How to Build Better Sales Messaging

Across the UK in August 2014, a humongous 43,190 companies were incorporated, and the number of companies overall on the UK Companies House register has now reached over 3.3 million.  And this doesn’t even account for the number of businesses operating outside of the UK across the globe – showing that whilst it’s great that business is booming and the economy is recovering, it’s harder than ever to get your message across to customers.

With so much competition and activity in the market, your message can get lost under the deluge of marketing and advertising from your competitors – which is why it is critically important that you are clear about what it is you are selling, why your customers need it, and what will happen if they don’t buy it.

If you can clearly articulate why your product or service is vital to customers, then it helps you to not only sell more, but to sell more profitably and to attract a wider client base.  It’s all about building credibility with clients so that they understand why they need to come to you next time they have a particular issue.

In this post, we are going to work through how you can ensure that you get your message across to customers with the most impact possible.

Who is your desired customer?

Who exactly are you trying to reach with your product or service?  Think about your ideal customer; what are their characteristics; what is important to them?

By understanding this, you can tailor your message to be relevant to your customer.  It also makes you assess your product critically to see how you can shape and mould it to better suit your customers.  Most importantly, it ensures you know your customer well – which builds credibility with your clients during sales conversations.

With this understanding of who your desired customer is, you also have a blueprint of the type of customer you should be targeting in your future marketing activities, for better results.

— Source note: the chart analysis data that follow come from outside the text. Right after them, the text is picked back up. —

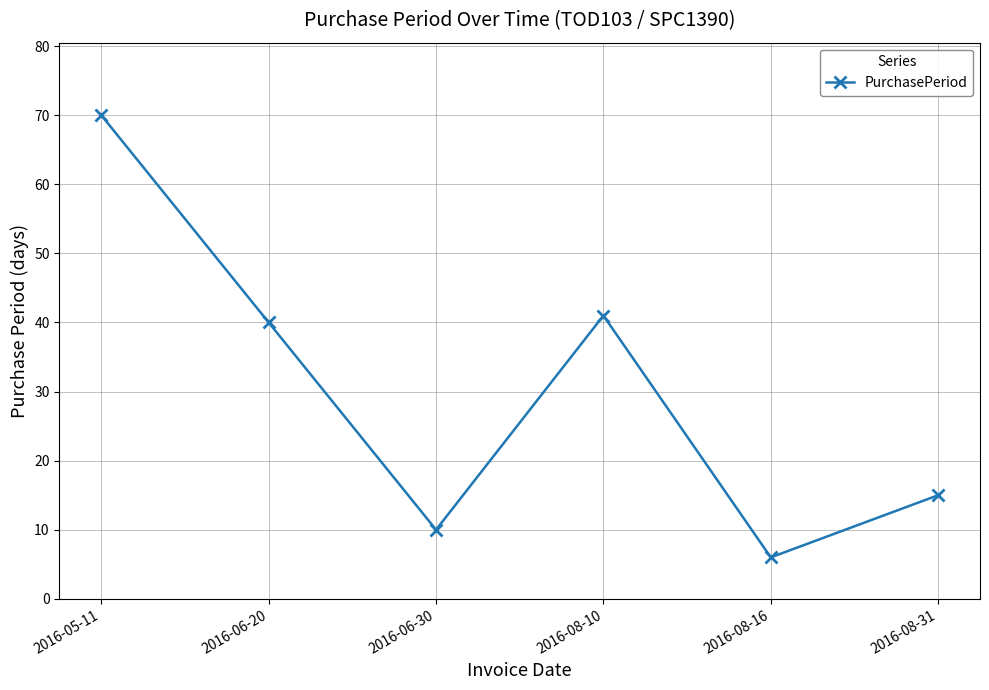

What is the difference between the maximum and second lowest values?

60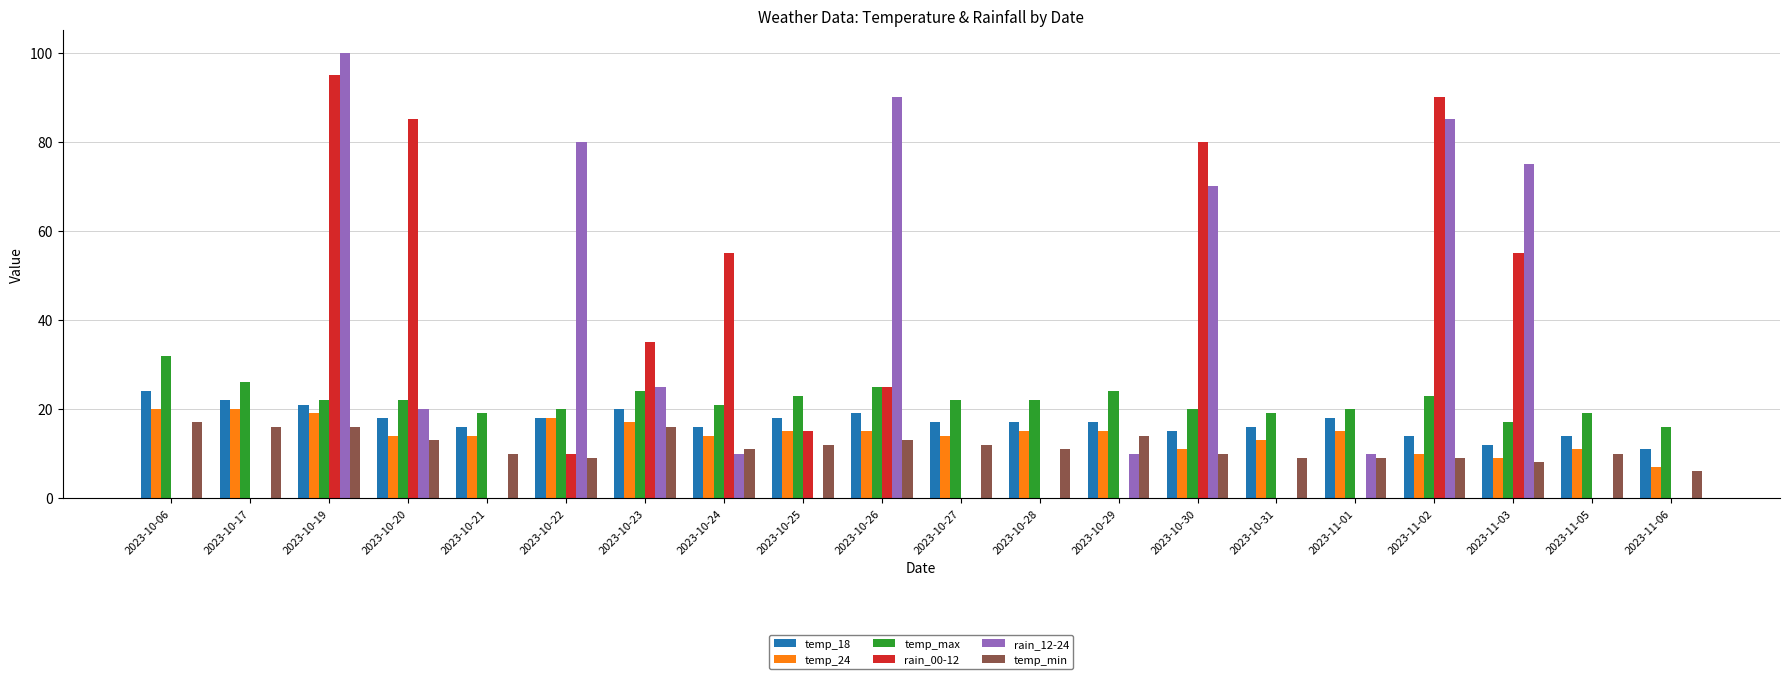

What is the sum of all temp_max values?

436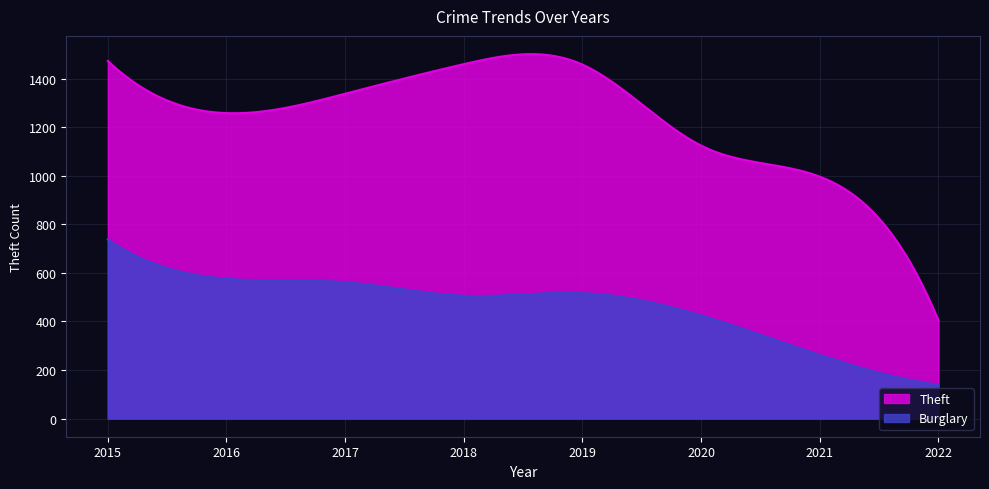

Is it true that Theft equals 2152 at 2016?

False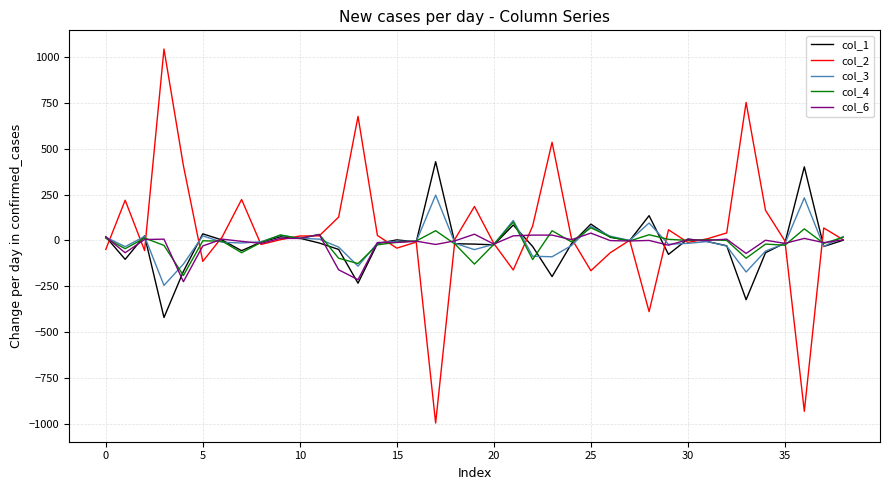

What is the smallest value displayed?

-995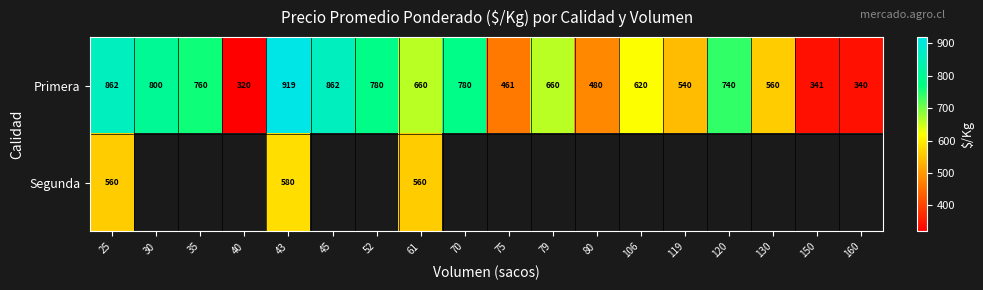

How many values in the Primera series are below 660?

8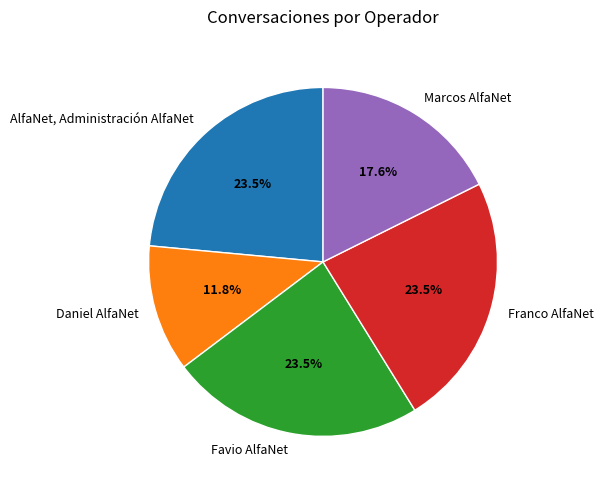

What is the ratio of the value at Daniel AlfaNet to the value at Favio AlfaNet?

0.5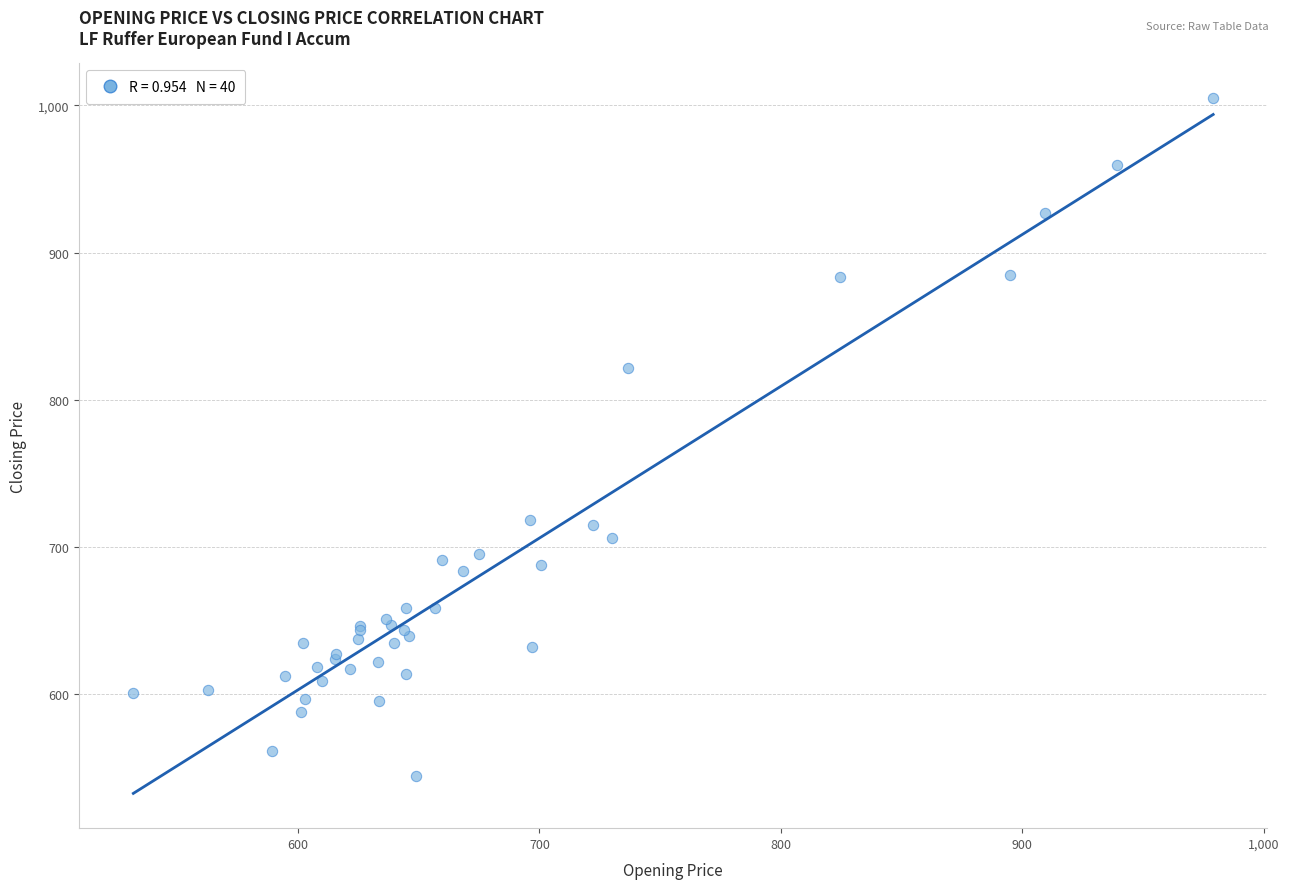

What Y value in the scatter plot is closest to 774?

821.5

What are your customer’s challenges?

Forget about your product for a moment.  Think instead about the typical challenges that your customers are facing.  What particular issues come up time and time again in client conversations?

Maybe you haven’t launched your product and spoken to customers yet, so regularly reviewing online magazines, news sites and journals relevant to your potential customer’s market will ensure that you at least have an awareness of challenges they may be experiencing.

If you sell to consumers instead of businesses, then you can look to your own personal experiences to get a gauge on what is affecting your customers.  For example, if you sell fashion accessories directly to the public, then you could think about potential motivators that would bring you as an individual to purchase your product, such as wanting the ability to access on trend fashion items at a more accessible price, or to purchase goods directly from the manufacturer to reduce the cost of third party retailers.

By starting with your customer’s challenges, before looking at your product’s features, you enable your product to be a solution to their problems rather than being just something that costs valuable money to your client.

Once you have collected this information, you can then look to align your product’s features and benefits back to those specific challenges, so that you can demonstrate the true business or personal value of your proposition in relevant and current terms – that appeal to the customer’s logic.

What happens if those challenges aren’t resolved?

When faced with a fairly big decision, people prefer to do nothing, rather than risk making a bad choice.  This often results in no action being taken in a sale, as the customer wants to avoid the risk and hassle of change.

But if you think that your product can solve a real customer issue, then you need to point out to potential clients what will happen if they take no action at all, and how those challenges will continue to affect them.

For instance, if your product will save your customers money by reducing the amount of energy they use when they turn on the kettle, then you could explain that without change, continual increases to your electricity bills will mean that instead of paying the same amount of money to use your kettle now, you will actually pay more per kettle boil in the future, and therefore lose even more money than you do today.

This puts the “cost of inaction” in perspective for the customer, to help them to move towards a purchase decision.

Hopefully this has given you some initial ideas about how to position your product or service to customers in a way that will get their attention and help them move towards a decision.  These three simple questions will help you to be more informed about the impact your product has on customers, and the challenges your product solves.